The book's central argument unfolds across two distinct but related regimes of displacement:
The Mirror Regime (Parts I-III) analyses how machine learning systems create what has been called "the hell of the same"—narcissistic saturation where subjects are endlessly shown their own patterns and predictions. Social media curates feeds reflecting us back; recommendation systems learn then shape our tastes; optimisation eliminates friction and alterity. This is Lacan's mirror stage industrialised: perpetual identification with reflected images that are simultaneously us and not-us, culminating in model collapse—the crisis when AI begins training on AI-generated content, recursively impoverishing the archive.

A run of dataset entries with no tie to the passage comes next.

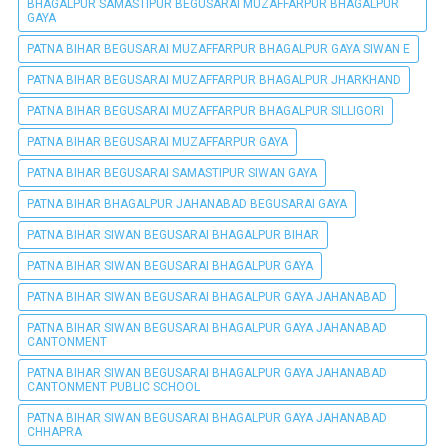
BHAGALPUR SAMASTIPUR BEGUSARAI MUZAFFARPUR BHAGALPUR
GAYA
PATNA BIHAR BEGUSARAI MUZAFFARPUR BHAGALPUR GAYA SIWAN E
PATNA BIHAR BEGUSARAI MUZAFFARPUR BHAGALPUR JHARKHAND
PATNA BIHAR BEGUSARAI MUZAFFARPUR BHAGALPUR SILLIGORI
PATNA BIHAR BEGUSARAI MUZAFFARPUR GAYA
PATNA BIHAR BEGUSARAI SAMASTIPUR SIWAN GAYA
PATNA BIHAR BHAGALPUR JAHANABAD BEGUSARAI GAYA
PATNA BIHAR SIWAN BEGUSARAI BHAGALPUR BIHAR
PATNA BIHAR SIWAN BEGUSARAI BHAGALPUR GAYA
PATNA BIHAR SIWAN BEGUSARAI BHAGALPUR GAYA JAHANABAD
PATNA BIHAR SIWAN BEGUSARAI BHAGALPUR GAYA JAHANABAD
CANTONMENT
PATNA BIHAR SIWAN BEGUSARAI BHAGALPUR GAYA JAHANABAD
CANTONMENT PUBLIC SCHOOL
PATNA BIHAR SIWAN BEGUSARAI BHAGALPUR GAYA JAHANABAD
CHHAPRA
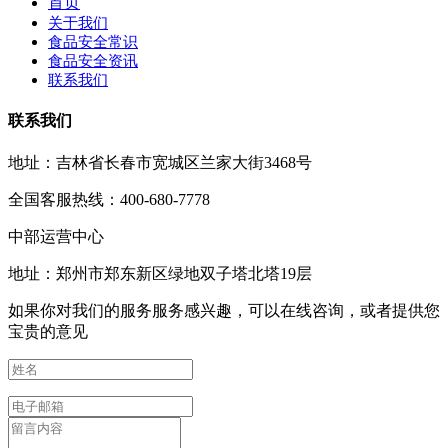
首页
关于我们
食品安全常识
食品安全资讯
联系我们
联系我们
地址：吉林省长春市宽城区兰家大街3468号
全国客服热线：400-680-7778
中部运营中心
地址：郑州市郑东新区绿地双子塔北塔19层
如果你对我们的服务服务感兴趣，可以在线咨询，或者提供您
宝贵的意见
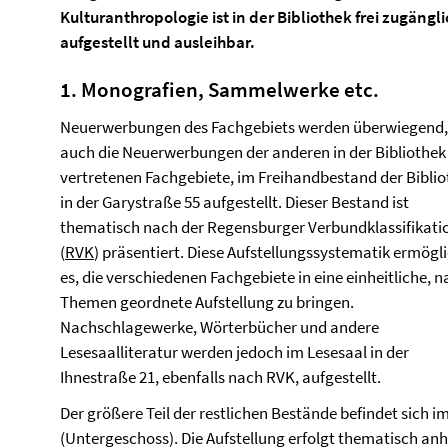
Kulturanthropologie ist in der Bibliothek frei zugängli
aufgestellt und ausleihbar.
1.
Monografien, Sammelwerke etc.
Neuerwerbungen des Fachgebiets werden überwiegend,
auch die Neuerwerbungen der anderen in der Bibliothek
vertretenen Fachgebiete, im Freihandbestand der Bibli
in der Garystraße 55 aufgestellt. Dieser Bestand ist
thematisch nach der Regensburger Verbundklassifikati
(
RVK
) präsentiert. Diese Aufstellungssystematik ermögl
es, die verschiedenen Fachgebiete in eine einheitliche, 
Themen geordnete Aufstellung zu bringen.
Nachschlagewerke, Wörterbücher und andere
Lesesaalliteratur werden jedoch im Lesesaal in der
Ihnestraße 21, ebenfalls nach RVK, aufgestellt.
Der größere Teil der restlichen Bestände befindet sich 
(Untergeschoss). Die Aufstellung erfolgt thematisch 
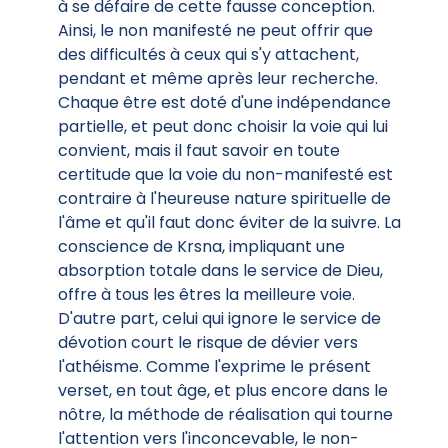
à se défaire de cette fausse conception.
Ainsi, le non manifesté ne peut offrir que
des difficultés à ceux qui s'y attachent,
pendant et même après leur recherche.
Chaque être est doté d'une indépendance
partielle, et peut donc choisir la voie qui lui
convient, mais il faut savoir en toute
certitude que la voie du non-manifesté est
contraire à l'heureuse nature spirituelle de
l'âme et qu'il faut donc éviter de la suivre. La
conscience de Krsna, impliquant une
absorption totale dans le service de Dieu,
offre à tous les êtres la meilleure voie.
D'autre part, celui qui ignore le service de
dévotion court le risque de dévier vers
l'athéisme. Comme l'exprime le présent
verset, en tout âge, et plus encore dans le
nôtre, la méthode de réalisation qui tourne
l'attention vers l'inconcevable, le non-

The Node Regime (Parts IV-V) examines a more radical displacement: humans repositioned from subjects at the centre of meaning-making to nodes—elements in networks whose organising principles may not centre human experience at all. This includes governance through data proxies rather than persons, management of populations and environments rather than individuals, and the prospect of "alien reason"—forms of intelligence whose operations exceed human comprehension even as we depend on them for consequential decisions.
The manuscript moves from diagnosis through critique to constructive proposal. The final section introduces "public transcendentalities," outlining democratically governed epistemic infrastructures that could provide alternatives to corporate AI systems while preserving space for "the power of the negative" (refusal, friction, inefficiency, and the right to remain illegible).
Throughout, the book maintains dual commitments: to philosophical rigour grounded in Foucault, Kant, and contemporary continental thought, and to accessibility for readers without specialised philosophical training. Technical concepts from machine learning are explained clearly; abstract arguments are grounded in concrete examples; theoretical chapters are balanced with applied analysis.